JAKARTA – Ketua Komisi III DPR Habiburokhman mengungkap empat hoaks yang beredar di masyarakat terkait revisi Undang-Undang Nomor 8 Tahun 1981 tentang Hukum Acara Pidana (RUU KUHAP).
Ia mengatakan, keempat hoaks tersebut beredar di media sosial dan membuat masyarakat menolak pembahasan hingga isi dari RUU KUHAP.
“Saya perlu menyampaikan sedikit klarifikasi, Bapak dan Ibu, terkait adanya hoaks atau berita bohong yang beredar sangat masif di sosial media yang intinya menyebutkan empat hal,” ujar Habiburokhman saat membacakan laporan Komisi III dalam rapat paripurna ke-8 Masa Persidangan II Tahun Sidang 2025-2026, Selasa (18/11/2025).
Lantas, apa saja empat hoaks yang disampaikan Habiburokhman terkait isi dari RUU KUHAP?
">
Penyadapan Tanpa Izin Pengadilan
Habiburokhman mengatakan, hoaks yang paling sering beredar di media sosial adalah narasi yang menyebut polisi dapat melakukan penyadapan tanpa izin pengadilan.
Terdapat juga narasi yang menyebut bahwa RUU KUHAP mengizinkan kepolisian merekam dan mengakses perangkat digital seseorang tanpa batas.
Tegasnya, aturan terkait teknis penyadapan diatur dalam undang-undang lain.
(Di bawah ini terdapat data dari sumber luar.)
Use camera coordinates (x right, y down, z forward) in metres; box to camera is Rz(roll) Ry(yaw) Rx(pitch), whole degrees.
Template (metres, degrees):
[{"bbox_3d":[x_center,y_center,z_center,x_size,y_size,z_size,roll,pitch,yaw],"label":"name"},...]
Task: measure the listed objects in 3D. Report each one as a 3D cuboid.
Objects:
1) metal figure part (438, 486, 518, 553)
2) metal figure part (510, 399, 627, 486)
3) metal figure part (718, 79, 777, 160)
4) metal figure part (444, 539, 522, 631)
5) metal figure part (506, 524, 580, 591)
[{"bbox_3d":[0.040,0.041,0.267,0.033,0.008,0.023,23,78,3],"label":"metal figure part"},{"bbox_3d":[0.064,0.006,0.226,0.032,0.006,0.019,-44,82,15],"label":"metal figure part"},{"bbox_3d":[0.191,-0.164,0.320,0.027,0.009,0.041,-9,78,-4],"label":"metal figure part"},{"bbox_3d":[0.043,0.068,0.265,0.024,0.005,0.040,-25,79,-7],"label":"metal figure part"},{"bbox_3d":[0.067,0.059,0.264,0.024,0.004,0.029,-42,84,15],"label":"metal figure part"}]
Sedangkan dalam Pasal 136 RUU KUHAP, tidak mengatur soal teknis penyadapan.
“Saat ini, kalau dari pembicaraan lintas fraksi di Komisi III, hampir semua fraksi, bahkan semua fraksi, menginginkan penyadapan itu nanti diatur secara sangat hati-hati dan harus dengan izin ketua pengadilan,” ujar Habiburokhman.
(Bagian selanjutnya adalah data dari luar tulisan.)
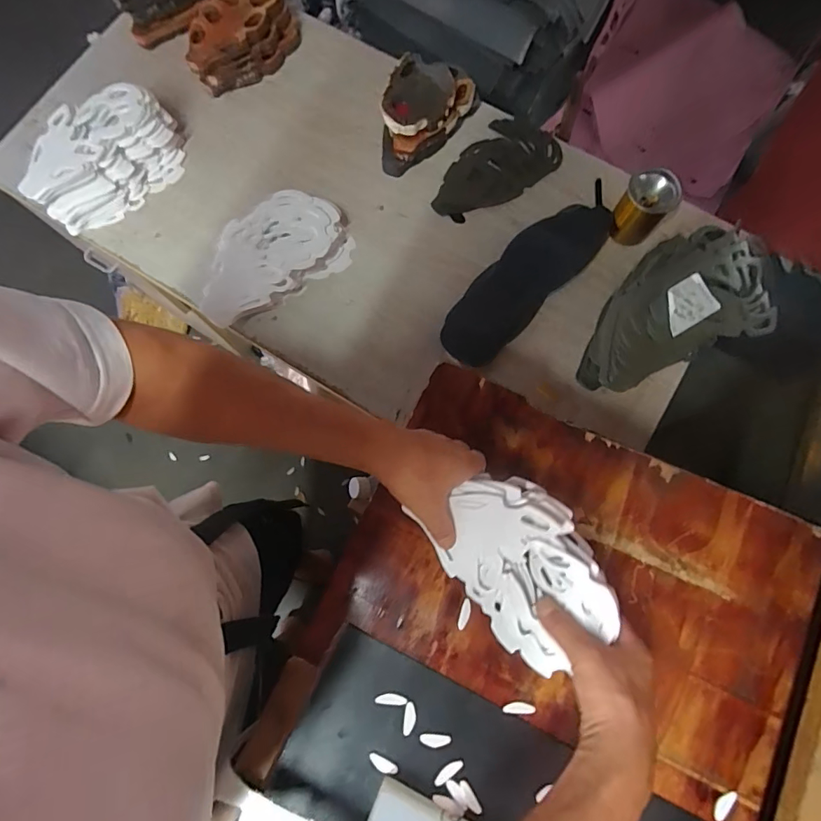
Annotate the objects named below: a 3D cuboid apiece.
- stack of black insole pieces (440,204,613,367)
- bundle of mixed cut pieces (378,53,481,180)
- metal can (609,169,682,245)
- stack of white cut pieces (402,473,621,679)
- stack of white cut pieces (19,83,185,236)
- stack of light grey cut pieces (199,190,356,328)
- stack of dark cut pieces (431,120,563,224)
[{"bbox_3d":[0.177,-0.205,0.706,0.325,0.034,0.110,-44,79,-10],"label":"stack of black insole pieces"},{"bbox_3d":[0.011,-0.497,0.755,0.124,0.076,0.205,42,79,11],"label":"bundle of mixed cut pieces"},{"bbox_3d":[0.359,-0.310,0.710,0.070,0.103,0.065,0,75,1],"label":"metal can"},{"bbox_3d":[0.113,0.159,0.457,0.132,0.051,0.195,-39,82,20],"label":"stack of white cut pieces"},{"bbox_3d":[-0.491,-0.405,0.735,0.240,0.101,0.116,-34,77,-8],"label":"stack of white cut pieces"},{"bbox_3d":[-0.219,-0.235,0.709,0.243,0.065,0.134,-40,78,-9],"label":"stack of light grey cut pieces"},{"bbox_3d":[0.140,-0.404,0.765,0.230,0.020,0.123,-38,78,-9],"label":"stack of dark cut pieces"}]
Dapat Membekukan Tabungan Masyarakat Secara Sepihak
Hoaks selanjutnya terkait RUU KUHAP adalah tabungan atau rekening digital masyarakat yang dapat dibekukan kepolisian secara sepihak.
Politikus Partai Gerindra itu menegaskan, pemblokiran tabungan maupun rekening digital harus mendapatkan izin pengadilan. Hal tersebut diatur dalam Pasal 139 ayat (2) RUU KUHAP.
“Kami perlu sampaikan bahwa menurut Pasal 139 ayat (2) KUHAP baru yang, insya Allah, ini akan disahkan, semua bentuk pemblokiran tabungan, data di drive, dan sebagainya, harus dilakukan dengan izin hakim, ketua pengadilan,” ujar Habiburokhman.
Polisi Dapat Mengambil Ponsel Tanpa Prosedur Hukum
Polisi yang dapat mengambil ponsel, laptop, dan data elektronik seseorang tanpa prosedur hukum menjadi hoaks ketiga yang paling sering beredar di media sosial.
Tegasnya sekali lagi, izin pengadilan menjadi hal yang wajib sebelum kepolisian melakukan penyitaan.
“Menurut Pasal 44 KUHAP baru yang akan kita sahkan, bahwa semua bentuk penyitaan itu harus dengan izin ketua pengadilan negeri. Jadi tidak benar,” ujar Habiburokhman.
Hoax terakhir adalah RUU KUHAP mengatur kepolisian yang boleh menangkap, menggeledah, hingga menahan seseorang tanpa adanya konfirmasi tindak pidana.
Pasal 93 dan Pasal 99 RUU KUHAP sudah mengatur secara ketat bahwa tindakan tersebut harus dilakukan secara hati-hati dan didasarkan pada minimal dua alat bukti.
“Hoaks keempat, polisi bisa menangkap, melarang meninggalkan tempat, menggeledah, bahkan melakukan penahanan tanpa konfirmasi tindak pidana. Hal ini juga tidak benar,” ujar Habiburokhman.
DPR sendiri telah RUU KUHAP menjadi undang-undang dalam rapat paripurna ke-8 Masa Persidangan II Tahun Sidang 2025-2026.
“Tibalah saatnya kami meminta persetujuan fraksi-fraksi terhadap RUU KUHAP apakah dapat disetujui menjadi UU?” tanya Ketua DPR Puan Maharani.
Seluruh peserta rapat paripurna pun kompak menyatakan “Setuju” terhadap pengesahan RUU KUHAP tersebut.